[Textauszug]
════════════════

BIRKEFELD/HACHMEISTER: „DEUTSCHE MEISTERSCHAFT"

Deutsche Meisterschaft" heißt der neue Roman von Richard Birkefeld und Göran Hachmeister. Er spielt zur Zeit der Weimarer Republik und wie schon ihr preisgekröntes Debüt „Wer übrig bleibt, hat recht" ist auch dies weit mehr als nur ein harter Krimi, denn die Charakterbildungen wie auch die Verbrechen, in die die Protagonisten verstrickt werden, haben unmittelbar mit ihrer Vergangenheit und Gegenwart in dieser Ära zu tun.

Arno Lamprecht ist ein entwurzelter Prolet, der seine traumatischen Kriegserlebnisse nicht verwinden kann. Als er im Novemebr 1923 einmal mehr besoffen heimkehrt, wacht er morgens neben seiner enthaupteten Ehefrau auf. Nur durch das getürkte Alibi eines dubiosen Rennstallbesitzers kommt er vom Mordverdacht frei, findet dadurch allerdings zugleich zu seiner Berufung als Motorradrennfahrer. Zur selben Zeit nimmt der dünkelhafte Landadelige Falk von Dronte an einem Fememord rechtsradikaler Kreise teil. Dronte leidet darunter, dass er als 17-Jähriger bei Kriegsende zu jung war, um sich noch als Held zu beweisen. Als Milchbubi von den Roten verlacht und verprügelt, wird er zum willigen Mitläufer jener Nationalisten, die den Verrätern an der deutschen Sache den Versailler „Schandvertrag" heimzahlen wollen.

Dronte und Lamprecht liefern sich nun im groß aufkommenden Motorsport grandios geschilderte Schlachten um den Gewinn der titelgebenden Deutschen Meisterschaft. Und zugleich buhlen sie ebenso hitzig um die kapriziöse Thea von Bock, die als koksendes Glamourgirl und Boxenluder all die exaltierten Vergnügungen des unpolitischen Teils der wilden 20er Jahre genießt. Jetzt, im Jahre 1926, aber kommen für die Rennrivalen die Schatten der Vergangenheit wieder auf, denn das Opfer des Fememordes wird gefunden und es ist so kopflos wie eine Reihe neuer Leichen, die ein unheimlicher Serienmörder mit Vorliebe jeweils in der Nähe von Rennaustragungsorten enthauptet.

════════════════

[Vorliegende Angaben]

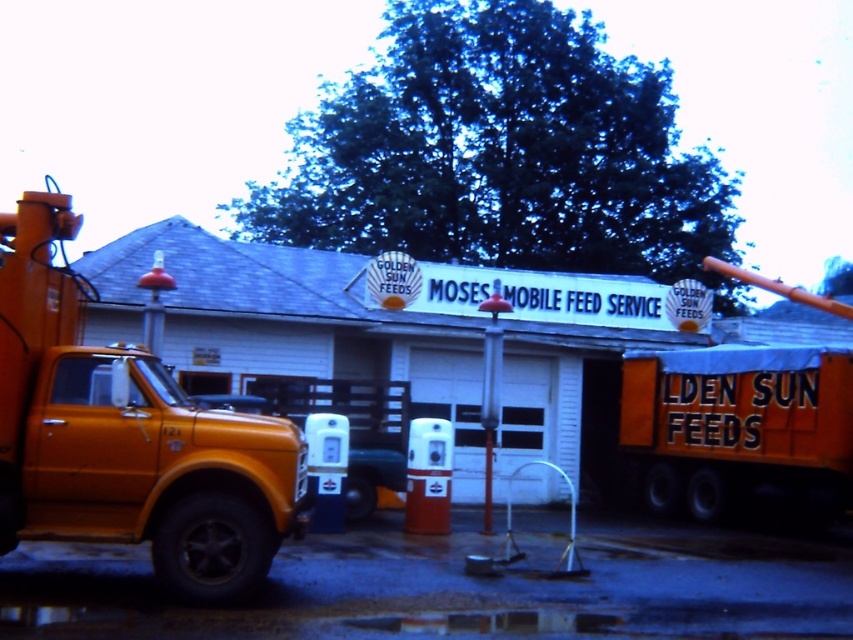
Question: Does matte orange truck at left appear on the left side of orange matte truck at center?

Choices:
 (A) yes
 (B) no

Answer: (A)

Question: Is orange matte truck at center positioned before metallic red pole at center?

Choices:
 (A) no
 (B) yes

Answer: (A)

Question: Among these objects, which one is nearest to the camera?

Choices:
 (A) orange matte truck at center
 (B) matte orange truck at left

Answer: (B)

Question: Which object is farther from the camera taking this photo?

Choices:
 (A) metallic red pole at center
 (B) orange matte truck at center
 (C) matte orange truck at left

Answer: (B)

Question: Which object is closer to the camera taking this photo?

Choices:
 (A) orange matte truck at center
 (B) metallic red pole at center
 (C) matte orange truck at left

Answer: (C)

Question: Is matte orange truck at left above metallic red pole at center?

Choices:
 (A) yes
 (B) no

Answer: (B)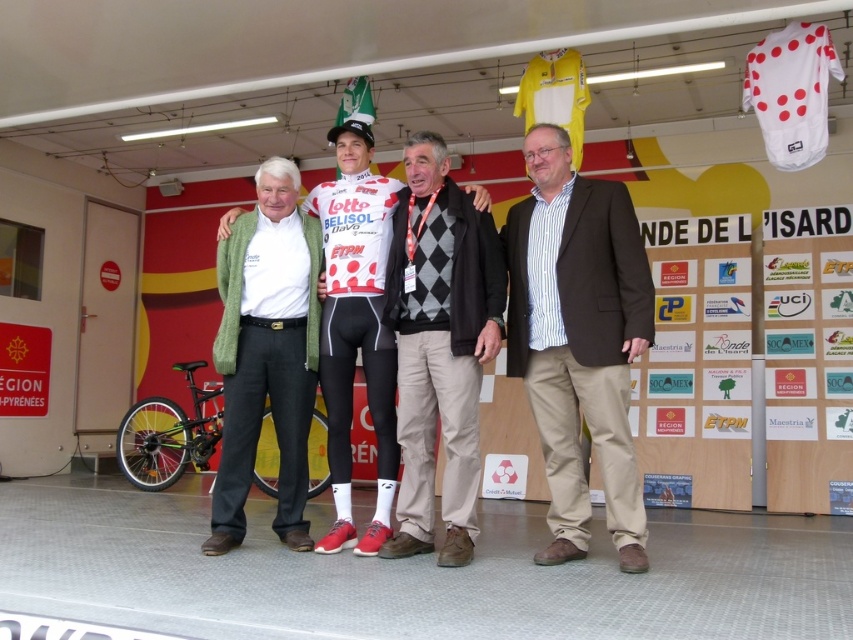
You are a photographer at the event and need to capture a photo where both the brown textured blazer at center and the white jersey at center are visible. Given their heights, which one might you need to adjust your camera angle to ensure both are fully captured?

The brown textured blazer at center is not as tall as the white jersey at center, so you might need to tilt the camera slightly upward to ensure the taller white jersey at center is fully visible while still capturing the shorter brown textured blazer at center.

What is located at the coordinate point (265, 355) in the image?

The green wool sweater at left is located at the coordinate point (265, 355).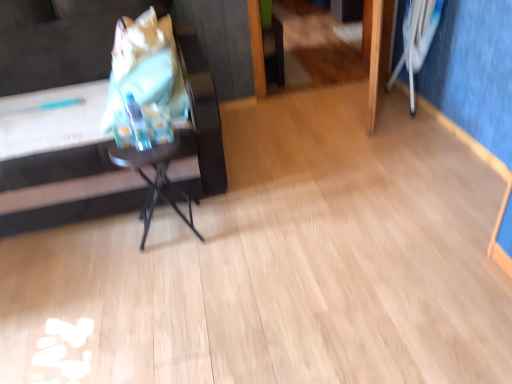
Where is `vacant area to the right of matte black side table at left`? The width and height of the screenshot is (512, 384). vacant area to the right of matte black side table at left is located at coordinates (312, 187).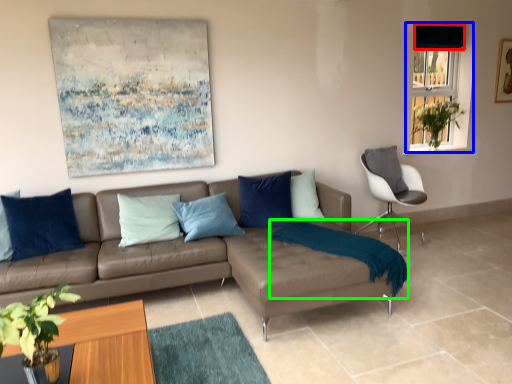
Question: Which object is the closest to the curtain (highlighted by a red box)? Choose among these: window (highlighted by a blue box) or blanket (highlighted by a green box).

Choices:
 (A) window
 (B) blanket

Answer: (A)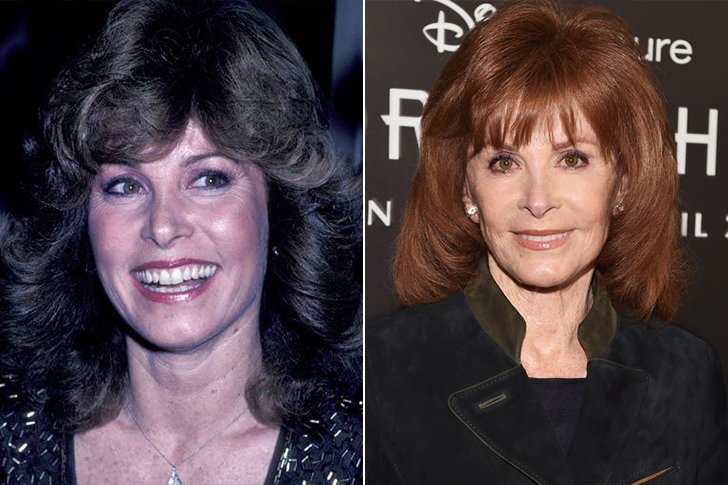
This screenshot has width=728, height=485. Identify the location of veneers. (539, 237).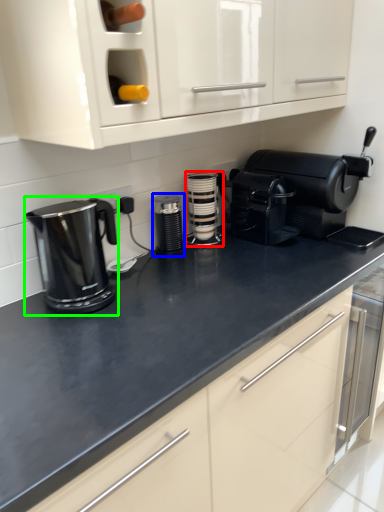
Question: Which is farther away from kitchen appliance (highlighted by a red box)? kitchen appliance (highlighted by a blue box) or home appliance (highlighted by a green box)?

Choices:
 (A) kitchen appliance
 (B) home appliance

Answer: (B)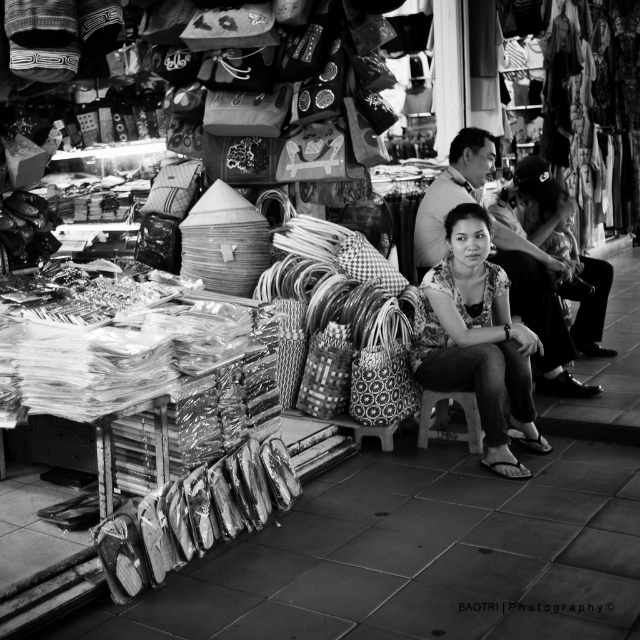
You are a customer at this market and want to buy the printed fabric blouse at center. However, you notice the wooden stool at center is blocking your view of the blouse. Can you estimate if the blouse is bigger than the stool?

The printed fabric blouse at center has a larger size compared to wooden stool at center, so yes, the blouse is bigger than the stool.

Based on the photo, you are a customer at the market and want to buy a camera. You see the smooth leather jacket at center and the camera in the scene. How far apart are they?

The smooth leather jacket at center and the camera are 5.58 meters apart from each other.

You are standing in the market and see two points marked in the image. According to their coordinates, which point is closer to you, point (536, 348) or point (524, 300)?

Point (536, 348) is in front of point (524, 300), so it is closer to you.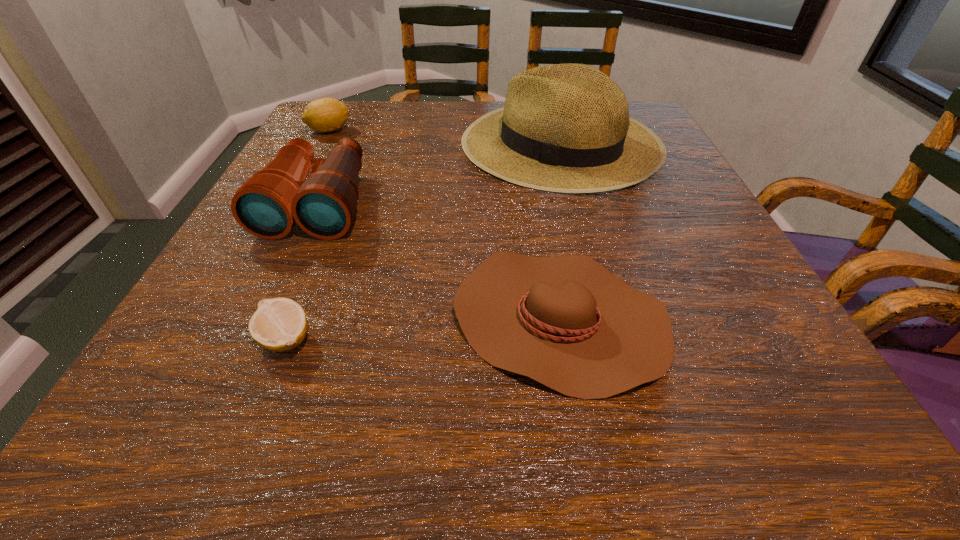
At what (x,y) coordinates should I click in order to perform the action: click on unoccupied position between the fourth shortest object and the tallest object. Please return your answer as a coordinate pair (x, y). Image resolution: width=960 pixels, height=540 pixels. Looking at the image, I should click on (439, 174).

At what (x,y) coordinates should I click in order to perform the action: click on vacant region between the right lemon and the cowboy hat. Please return your answer as a coordinate pair (x, y). Looking at the image, I should click on (422, 328).

Locate an element on the screen. The width and height of the screenshot is (960, 540). free space between the binoculars and the cowboy hat is located at coordinates (438, 261).

Where is `empty space that is in between the cowboy hat and the tallest object`? empty space that is in between the cowboy hat and the tallest object is located at coordinates (560, 231).

Find the location of a particular element. vacant space that is in between the binoculars and the shortest object is located at coordinates (301, 271).

Locate an element on the screen. The height and width of the screenshot is (540, 960). vacant space that is in between the sunhat and the cowboy hat is located at coordinates (560, 231).

You are a GUI agent. You are given a task and a screenshot of the screen. Output one action in this format:
    pyautogui.click(x=<x>, y=<y>)
    Task: Click on the object that stands as the third closest to the left lemon
    
    Given the screenshot: What is the action you would take?
    pyautogui.click(x=567, y=322)

Find the location of a particular element. The height and width of the screenshot is (540, 960). object that is the fourth closest to the tallest object is located at coordinates (279, 324).

The width and height of the screenshot is (960, 540). In order to click on vacant space that satisfies the following two spatial constraints: 1. on the back side of the sunhat; 2. on the right side of the shortest object in this screenshot , I will do `click(363, 144)`.

Find the location of a particular element. Image resolution: width=960 pixels, height=540 pixels. free location that satisfies the following two spatial constraints: 1. through the lenses of the shortest object; 2. on the right side of the binoculars is located at coordinates (255, 339).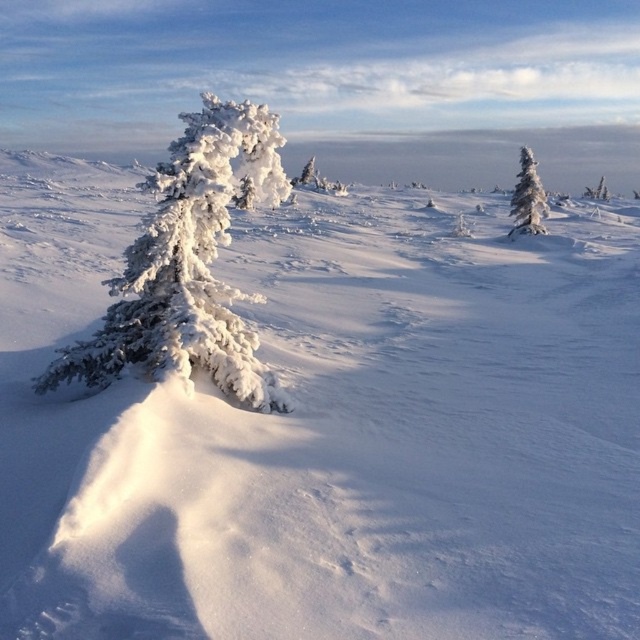
Question: Is white frosty tree at center behind white frosty tree at right?

Choices:
 (A) yes
 (B) no

Answer: (B)

Question: Can you confirm if white frosty tree at center is smaller than white frosty tree at right?

Choices:
 (A) no
 (B) yes

Answer: (B)

Question: Can you confirm if white frosty tree at center is wider than white frosty tree at right?

Choices:
 (A) no
 (B) yes

Answer: (A)

Question: Which point is closer to the camera taking this photo?

Choices:
 (A) (544, 228)
 (B) (209, 109)

Answer: (B)

Question: Among these points, which one is nearest to the camera?

Choices:
 (A) (525, 196)
 (B) (179, 292)

Answer: (B)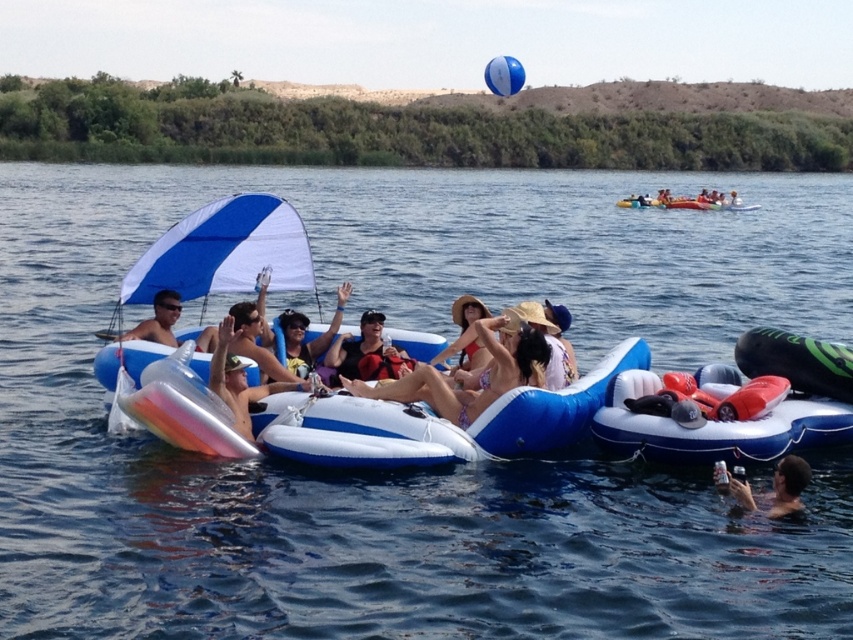
You are a photographer taking a picture of the pink bikini at center and the blue rubber balloon at upper center. Which object should you focus on first if you want to capture both in the same frame without moving the camera?

The pink bikini at center is located below the blue rubber balloon at upper center, so you should focus on the blue rubber balloon at upper center first to ensure both are in the frame.

You are a photographer trying to capture the pink bikini at center in the image. The raft is at point (480, 372). Where should you position your camera to ensure the pink bikini at center is in the frame?

The pink bikini at center is located at point (480, 372), so you should position your camera at the center of the image to capture it.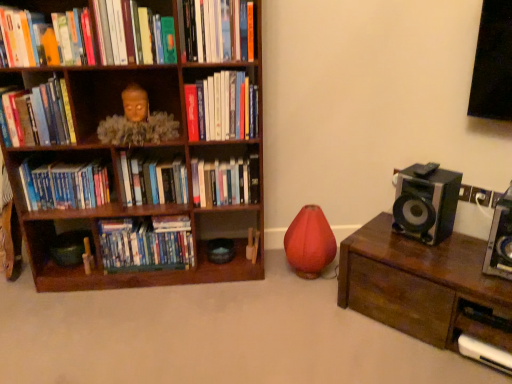
This screenshot has width=512, height=384. I want to click on free space underneath matte red vase at center (from a real-world perspective), so click(x=309, y=272).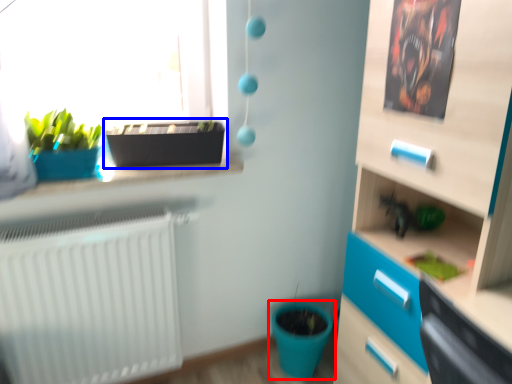
Question: Which object appears farthest to the camera in this image, flowerpot (highlighted by a red box) or flowerpot (highlighted by a blue box)?

Choices:
 (A) flowerpot
 (B) flowerpot

Answer: (A)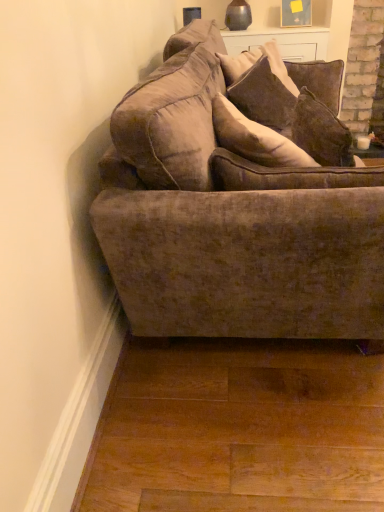
Question: Based on their positions, is velvet brown pillow at upper center, the second pillow when ordered from front to back, located to the left or right of velvet brown couch at center?

Choices:
 (A) left
 (B) right

Answer: (B)

Question: Considering the positions of velvet brown pillow at upper center, placed as the 1th pillow when sorted from back to front, and velvet brown couch at center in the image, is velvet brown pillow at upper center, placed as the 1th pillow when sorted from back to front, taller or shorter than velvet brown couch at center?

Choices:
 (A) tall
 (B) short

Answer: (B)

Question: Estimate the real-world distances between objects in this image. Which object is farther from the velvet brown pillow at upper center, the second pillow when ordered from front to back?

Choices:
 (A) velvet brown pillow at upper center, which is the first pillow in front-to-back order
 (B) velvet brown couch at center

Answer: (B)

Question: Considering the real-world distances, which object is closest to the velvet brown pillow at upper center, which is the first pillow in front-to-back order?

Choices:
 (A) velvet brown pillow at upper center, placed as the 1th pillow when sorted from back to front
 (B) velvet brown couch at center

Answer: (A)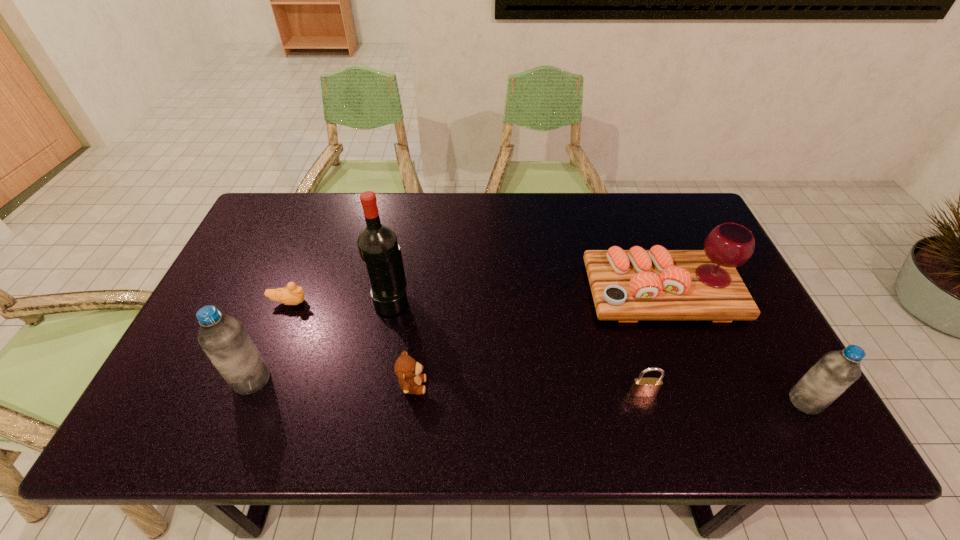
At what (x,y) coordinates should I click in order to perform the action: click on vacant space situated on the left of the right water bottle. Please return your answer as a coordinate pair (x, y). The height and width of the screenshot is (540, 960). Looking at the image, I should click on (707, 402).

Locate an element on the screen. vacant point located 0.120m on the face of the shortest object is located at coordinates (351, 302).

Image resolution: width=960 pixels, height=540 pixels. I want to click on vacant space located on the left of the platter, so click(x=458, y=291).

At what (x,y) coordinates should I click in order to perform the action: click on vacant space located 0.130m on the right of the tallest object. Please return your answer as a coordinate pair (x, y). This screenshot has width=960, height=540. Looking at the image, I should click on click(x=455, y=301).

This screenshot has width=960, height=540. Identify the location of vacant space located on the face of the fourth object from right to left. (x=465, y=386).

Locate an element on the screen. padlock present at the near edge is located at coordinates (643, 387).

Where is `teddy bear that is at the near edge`? The width and height of the screenshot is (960, 540). teddy bear that is at the near edge is located at coordinates (407, 369).

I want to click on water bottle that is at the left edge, so click(223, 338).

At what (x,y) coordinates should I click in order to perform the action: click on duckling that is at the left edge. Please return your answer as a coordinate pair (x, y). Looking at the image, I should click on (291, 295).

At what (x,y) coordinates should I click in order to perform the action: click on water bottle that is at the right edge. Please return your answer as a coordinate pair (x, y). Looking at the image, I should click on (835, 371).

════════════════

[Erforderliche Schritte]
A) Wie alt war Falk von Dronte laut der Rezension zu „Deutsche Meisterschaft" bei Kriegsende?
B) Schreiben Sie die Rezension zu „Deutsche Meisterschaft" im Anschluss an ihren letzten Satz weiter.
Die Einträge spielen hierfür keine Rolle.

[Antworten je Aufgabe]
A) Er war 17 Jahre alt.

B)
Irgendwann sitzen die Rivalen in einem Boot, doch wohin das furiose Finale führt, sei hier nicht verraten. Nur so viel, dass der makabre Mörder ein Mann mit Ambitionen ist und das Heraufziehen der bekanntlich düsteren Zukunft grimmig ahnen lässt. Dazu trägt insbesondere auch die virtuose Art bei, mit der die Autoren das Denken, die Gefühle und die gesellschaftlichen Strömungen der Weimarer Republik zu vermitteln verstehen. Da fesselt nicht nur die überaus spannende Handlung sondern auch der kenntnisreiche Blick in das weit verbreitete Elend, die seelische Verrohung und die mörderischen politischen Ränkespiele dieser Zwischenzeit zwischen Weltkriegsende und 1933.

Die Sprache ist rau, direkt und vorantreibend und für die hohe authentische Qualität des Romans garantiert das profunde Wissen der Autoren als Historiker mit Schwerpunkt Alltagsgeschichte im Nationalsozialismus.

# Richard Birkefeld/Göran Hachmeister: Deutsche Meisterschaft; 389 Seiten; Eichborn Verlag, Frankfurt; 22,90

WOLFGANG A. NIEMANN (wan/JULIUS)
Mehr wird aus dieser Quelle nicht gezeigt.